さすがにこの暑さで水分はすべて蒸発していたが、大きなシミができていた。
きょろきょろと見て回った杏菜は「うーん」と唸ってから口を開いた。
「事故とか事件とか、そういうのは見えないです」
それはそうなのだろう。私も事故物件サイトで確認したが、この部屋は載っていなかった。
「女性が二人見えます。一緒に暮らしてたみたいで、すごく仲良さそう」
そういうと杏菜は見えたものの説明をしてくれた。ここにテーブルを置いて、一緒に食事をして、よくテレビを見て笑ってた。朝は一人が先に出かけるみたいで、もう一人は玄関まで見送ってる。
杏菜は続ける。
「でもこれ、二人分じゃなくて、片方の記憶なんじゃないかって気がします」
「そんなことわかるの?」
「確かではないですけど。物から見える残像って、たぶんその側にいた人の記憶が染み付いたものなんじゃないかなって思うんです。それで、朝出かけてから夜帰ってくるまでの残像がないから、出かけてる方の人の記憶なんじゃないかなって」
「もう一人の方はなんで残ってないんだろ」
「さあ……思い入れが強いほうが残像が濃く残るとか……?」
二人で居た記憶に、一人だけが執着している。なんだか自分のことのようで、苦々しかった。
「あれ?」
私と一緒にいたことなんか覚えていないもう一人が声をあげる。見ると、天井を見上げていた。
そこにあるのは、雨漏りのシミ。
「あそこのシミ、縁が白っぽくなってないですか?」
言われてみると、たしかにシミの周りに白い線のようなものがある。
同じようなものをついさっき見た気がする、と視線を巡らせて、すぐに見つけた。
シーツだ。こちらは布だから、ただの水ならシミにはならないはずだが、私は一瞥してシミがある、と思った。

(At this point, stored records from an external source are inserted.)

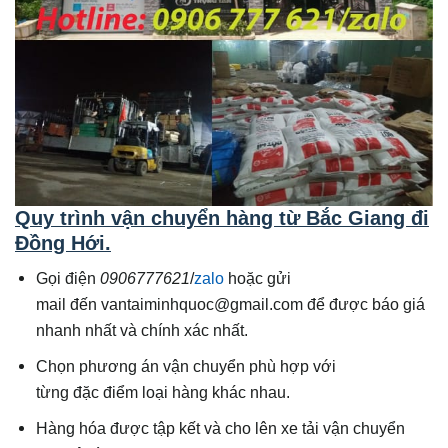
Quy trình vận chuyển hàng từ Bắc Giang đi
Đồng Hới
.
Gọi điện
0906777621
/
zalo
hoặc gửi
mail đến vantaiminhquoc@gmail.com để được báo giá
nhanh nhất và chính xác nhất.
Chọn phương án vận chuyển phù hợp với
từng đặc điểm loại hàng khác nhau.
Hàng hóa được tập kết và cho lên xe tải vận chuyển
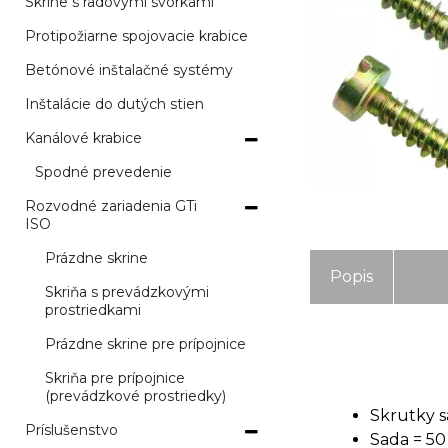
Skrine s radovými svorkami
Protipožiarne spojovacie krabice
Betónové inštalačné systémy
Inštalácie do dutých stien
Kanálové krabice
Spodné prevedenie
Rozvodné zariadenia GTi
ISO
Prázdne skrine
Popis
Skriňa s prevádzkovými
prostriedkami
Prázdne skrine pre prípojnice
Skriňa pre prípojnice
(prevádzkové prostriedky)
Skrutky 
Príslušenstvo
Sada = 50 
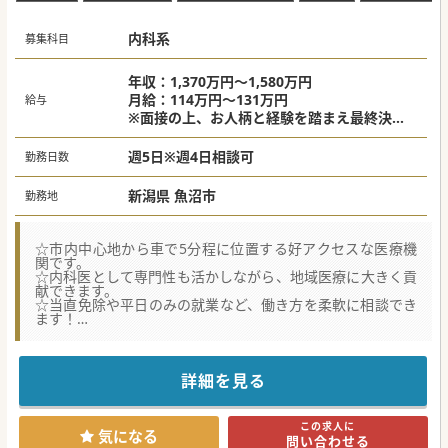
内科系
募集科目
年収：1,370万円～1,580万円
月給：114万円～131万円
給与
※面接の上、お人柄と経験を踏まえ最終決定
※上記は週5日目安
※当直手当別途支給
週5日※週4日相談可
勤務日数
新潟県 魚沼市
勤務地
☆市内中心地から車で5分程に位置する好アクセスな医療機
関です。
☆内科医として専門性も活かしながら、地域医療に大きく貢
献できます。
☆当直免除や平日のみの就業など、働き方を柔軟に相談でき
ます！
☆★コンサルタントからのメッセージ★☆
症例が豊富で総合的な診療スキルを磨ける環境があります。
多職種間でのコミュニケーションが活発なため、困ったこと
詳細を見る
や相談したいことがあれば、
部署や職種を超えて助け合える風土が根付いています。
また、魚沼市は豊かな自然に囲まれ、冬はスキーやスノーボ
この求人に
ード、夏は登山やキャンプなど、アクティビティが盛んな地
気になる
問い合わせる
域です。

それは、天井と同じように、白い縁取りがあったからだ。
「杏菜ちゃん、こっちも」
指差すと杏菜はベッドの脇に座り込み、シーツのシミの部分に触れた。白いものは布から剥がれて、ターコイズブルーのネイルをした杏菜の指に移る。
「これ……塩じゃないですか?」
細い指の先についた結晶は、たしかに塩のように見えた。